“I don’t know how you manage on your own,” is a statement I often hear from married friends. Even with a helpful husband around raising kids and taking care of a home is hard work.
So how do I get it all done?
The answer is: I don’t. I really don’t get it all done. My house is an array of half completed projects. The stairwell still needs to be painted. I have new sinks to install in both bathrooms and then I’ll tackle the new floors that are needed. The basement has become a makeshift baby store as I pile up the items being given to me in case I get a baby. (Even if I do, I’m planning to ship a bunch of stuff to my sister – who is expecting – as soon as she and her husband find a new house.) There is clean laundry abounding around the bedrooms. Most days I can manage to get it down to the basement, washed,and brought back up. By that point it’s bedtime and I leave if for another day which comes around eventually.
One of the highlights of my recent childfree trip to California was staying in a tidy, uncluttered apartment. It did me good to remember one day the mess will be over. My kids will grow up. Toys won’t always litter the hallways. Dirty socks won’t appear in the most unlikely places forever. This is just a season I’m in.
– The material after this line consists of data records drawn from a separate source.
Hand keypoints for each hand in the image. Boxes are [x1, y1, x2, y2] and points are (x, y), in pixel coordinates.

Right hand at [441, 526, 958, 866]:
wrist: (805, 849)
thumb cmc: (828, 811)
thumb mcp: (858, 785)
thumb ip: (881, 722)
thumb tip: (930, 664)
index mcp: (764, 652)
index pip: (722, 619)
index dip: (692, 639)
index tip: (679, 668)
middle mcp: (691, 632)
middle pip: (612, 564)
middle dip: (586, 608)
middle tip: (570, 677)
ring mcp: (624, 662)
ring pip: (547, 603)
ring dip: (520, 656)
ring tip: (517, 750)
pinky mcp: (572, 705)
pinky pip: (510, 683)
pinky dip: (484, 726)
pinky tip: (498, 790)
Sometimes it’s hard to appreciate the season. Despite the state of my house, I do have standards and expectations that I find myself continually falling short of. I’m not a perfectionist but enjoy a sense of decorum and order. Since I started homeschooling that has become impossible. The only time I don’t have a child or children underfoot is when they’re in bed. By that time I’m so depleted I do fun things like blogging or watching British crime dramas.
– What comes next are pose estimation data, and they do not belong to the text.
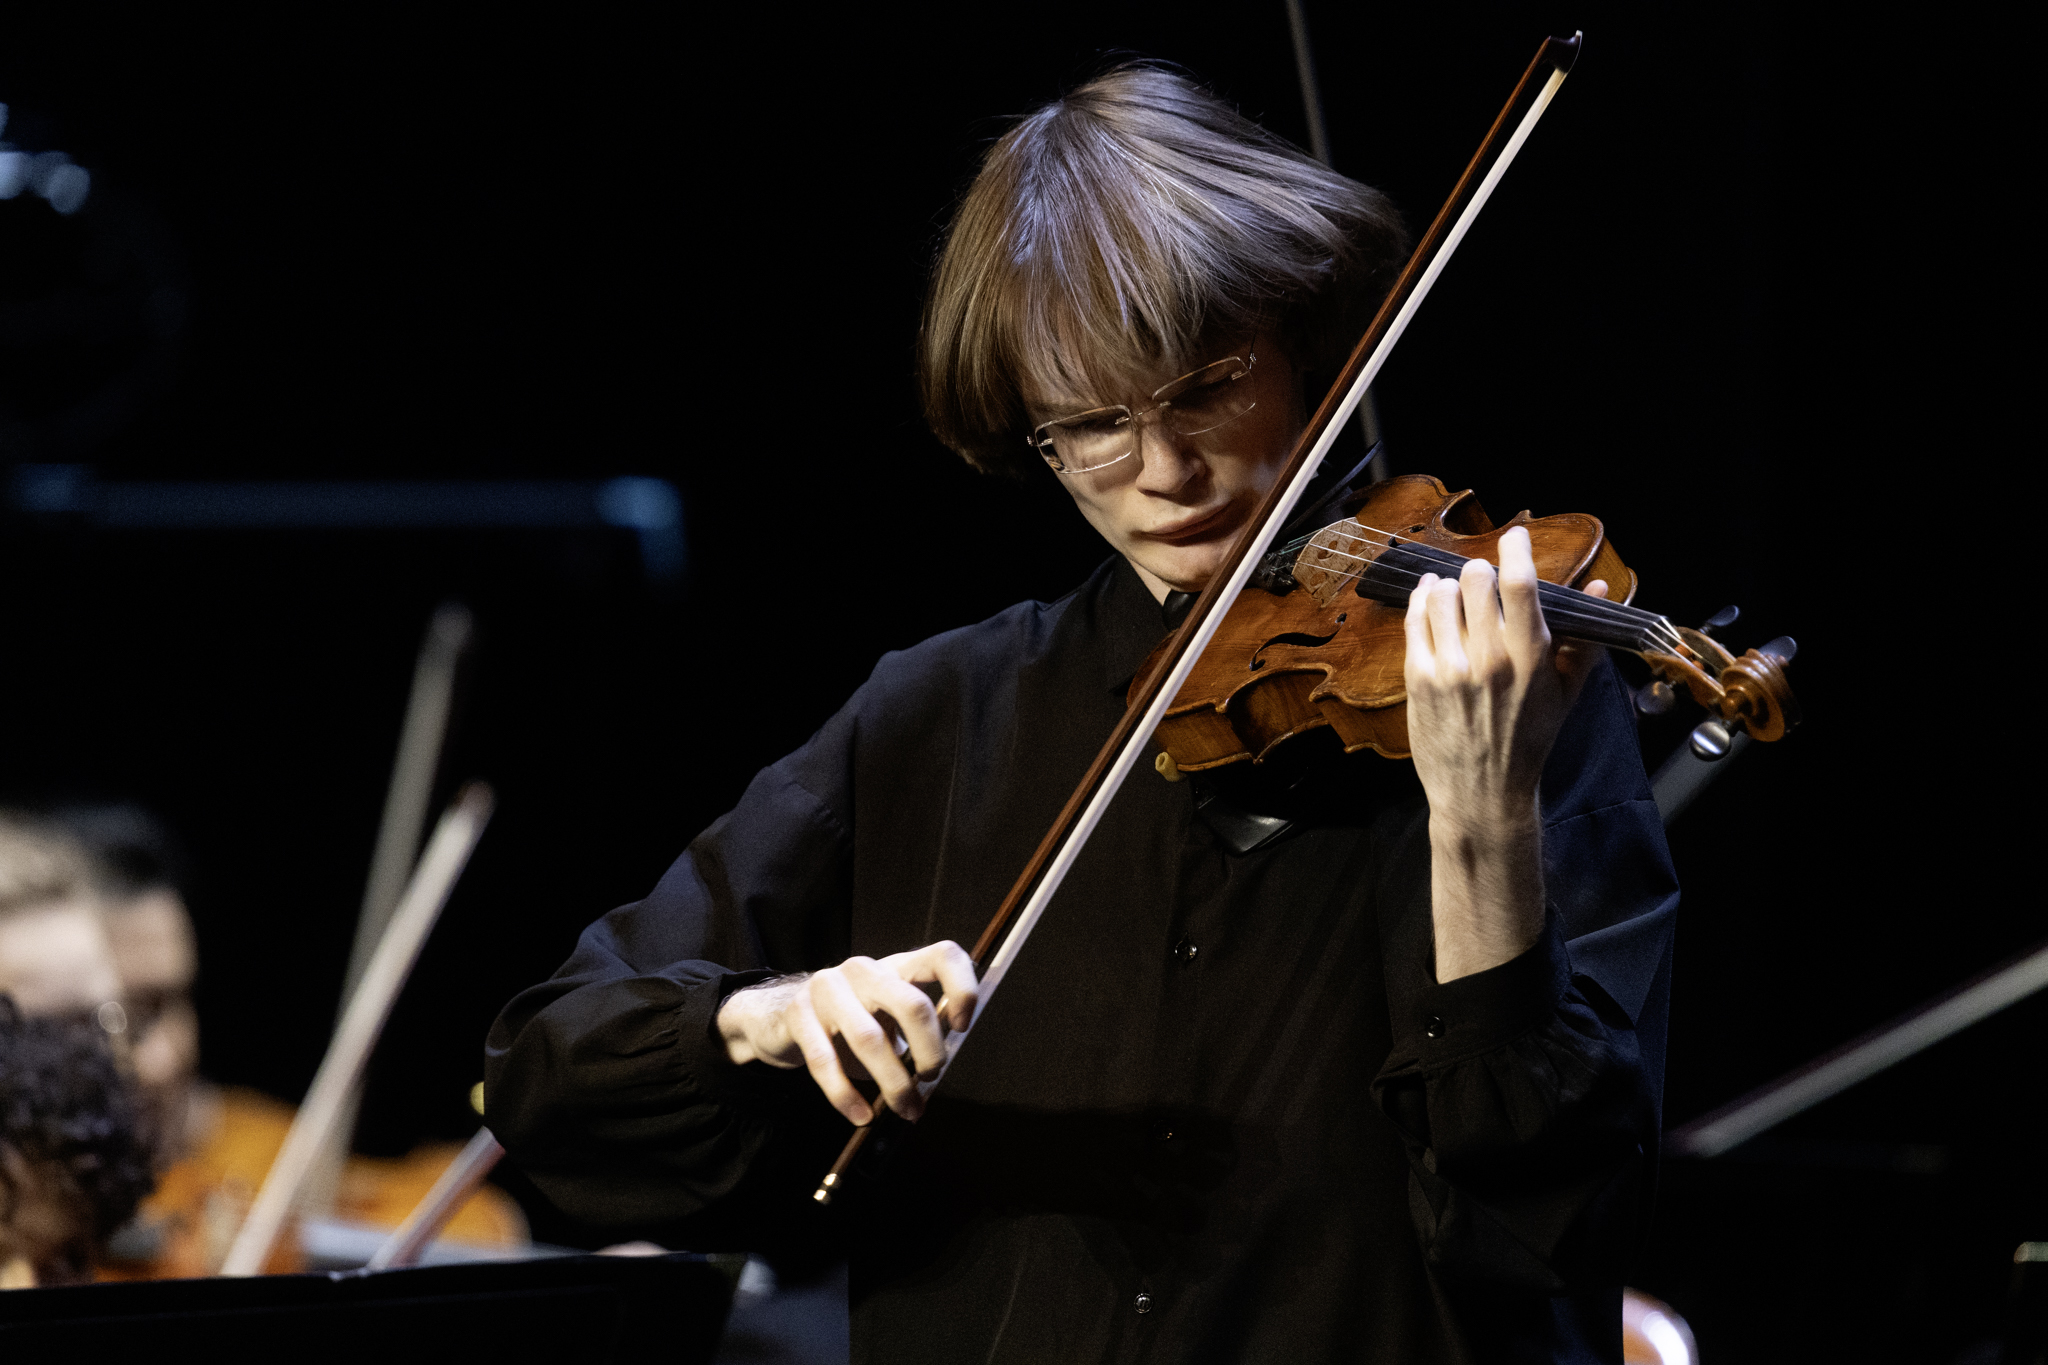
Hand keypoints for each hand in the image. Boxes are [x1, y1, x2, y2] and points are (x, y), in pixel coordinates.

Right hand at [715, 941, 977, 1124]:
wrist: (779, 1017)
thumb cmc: (848, 1025)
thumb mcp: (886, 1020)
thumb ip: (914, 1038)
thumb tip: (936, 1076)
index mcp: (896, 966)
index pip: (944, 956)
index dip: (963, 988)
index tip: (963, 1027)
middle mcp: (865, 970)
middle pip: (911, 1004)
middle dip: (930, 1051)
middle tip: (931, 1078)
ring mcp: (827, 987)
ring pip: (869, 1038)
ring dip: (894, 1084)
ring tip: (905, 1109)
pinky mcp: (798, 1013)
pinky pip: (825, 1061)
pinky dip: (846, 1096)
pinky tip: (862, 1116)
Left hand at [1403, 525, 1607, 978]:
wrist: (1482, 793)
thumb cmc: (1530, 740)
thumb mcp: (1567, 692)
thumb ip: (1585, 637)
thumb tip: (1600, 585)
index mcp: (1531, 658)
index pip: (1521, 584)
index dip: (1515, 549)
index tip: (1514, 536)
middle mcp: (1489, 658)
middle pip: (1475, 579)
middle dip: (1480, 573)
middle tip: (1483, 583)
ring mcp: (1449, 668)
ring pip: (1439, 592)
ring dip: (1448, 586)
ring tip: (1455, 597)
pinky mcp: (1418, 678)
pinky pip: (1414, 618)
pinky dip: (1422, 601)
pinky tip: (1431, 602)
Most days I feel like I don’t get much of anything done at all. I mange to put three meals of some nutritional value on the table each day. I keep the kids relatively clean – though that’s becoming more difficult with the onset of good weather. My children are drawn to dirt and mud like a magnet. On short notice I can throw together a decent family dinner when my siblings come by to visit. But don’t check the top of the china cabinet. Apparently, it hasn’t been dusted in quite some time.
This week, aside from completing my first official catering job, my greatest accomplishment was mowing the grass. My pictures don’t do it justice. The place was turning into a jungle. Now when I look out my back patio door, there’s a sense of accomplishment. It’s small, but I’ll take it.